The opening chapters offer a geographical overview of ancient Italy and the suitability of its regions for sheep, a look at sheep breeds, and an attempt to trace the origins and extent of transhumance. There are chapters on shepherd communities and shepherd dress and equipment. There's a survey of the Roman agronomists — Cato, Varro, Columella, Pliny and Palladius — on sheep-rearing, and examinations of "ranching" (the large-scale raising of sheep), and of dairy produce, methods and utensils. And the last two chapters consider the processing and marketing of wool, and its long distance trade under the Empire. Eight pages of black and white photographs depict some modern sheep breeds and sculptural and architectural representations of sheep.
Frayn appears to have found every reference to sheep in the corpus of classical literature, from poetry to the Edict of Diocletian; she also uses evidence from art and archaeology.

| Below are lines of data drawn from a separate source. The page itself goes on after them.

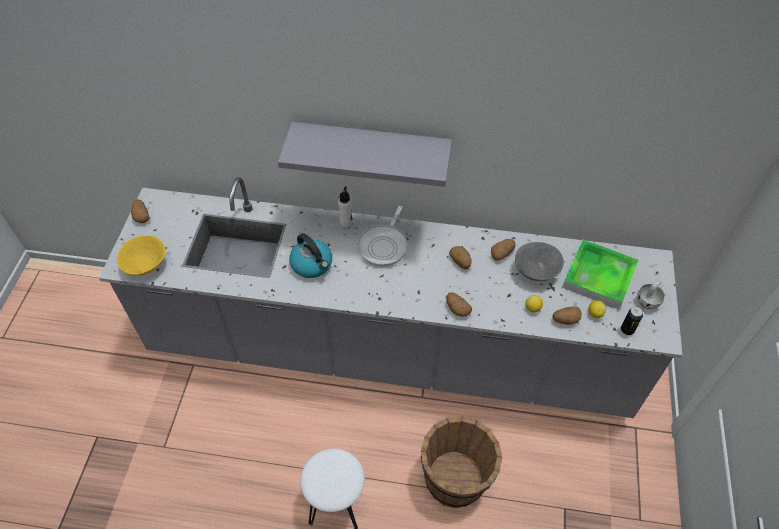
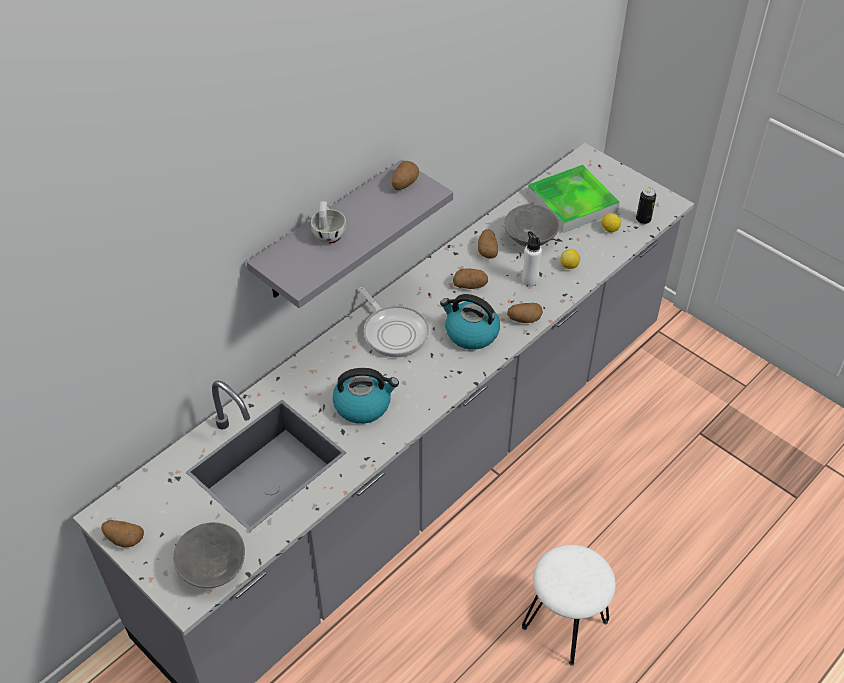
camera: 55 degrees left, 5 degrees down
(145, 266) = (213, 570): yellow bowl -> grey bowl
(346, 223) = (333, 347): white bottle -> white bottle (529, 280)
(418, 286) = (470, 333): none -> kettle
(456, 479) = (612, 500): brown bucket -> none
(565, 320) = (600, 252): potato -> potato (404, 184)
(649, 300) = (624, 188): white cup -> white cup (329, 233)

This offers a lot of material but — as Frayn admits herself — not enough to give a satisfying, balanced account. She also draws on information from later periods, for example transhumance in northern Greece and wool sales at fairs in the French Alps, but makes no attempt at a broader comparative study.
Translations are given for all Latin and Greek quotations, but much of Sheep-Rearing and the Wool Trade in Italy during the Roman Period will lack context for a reader without a background in Roman history.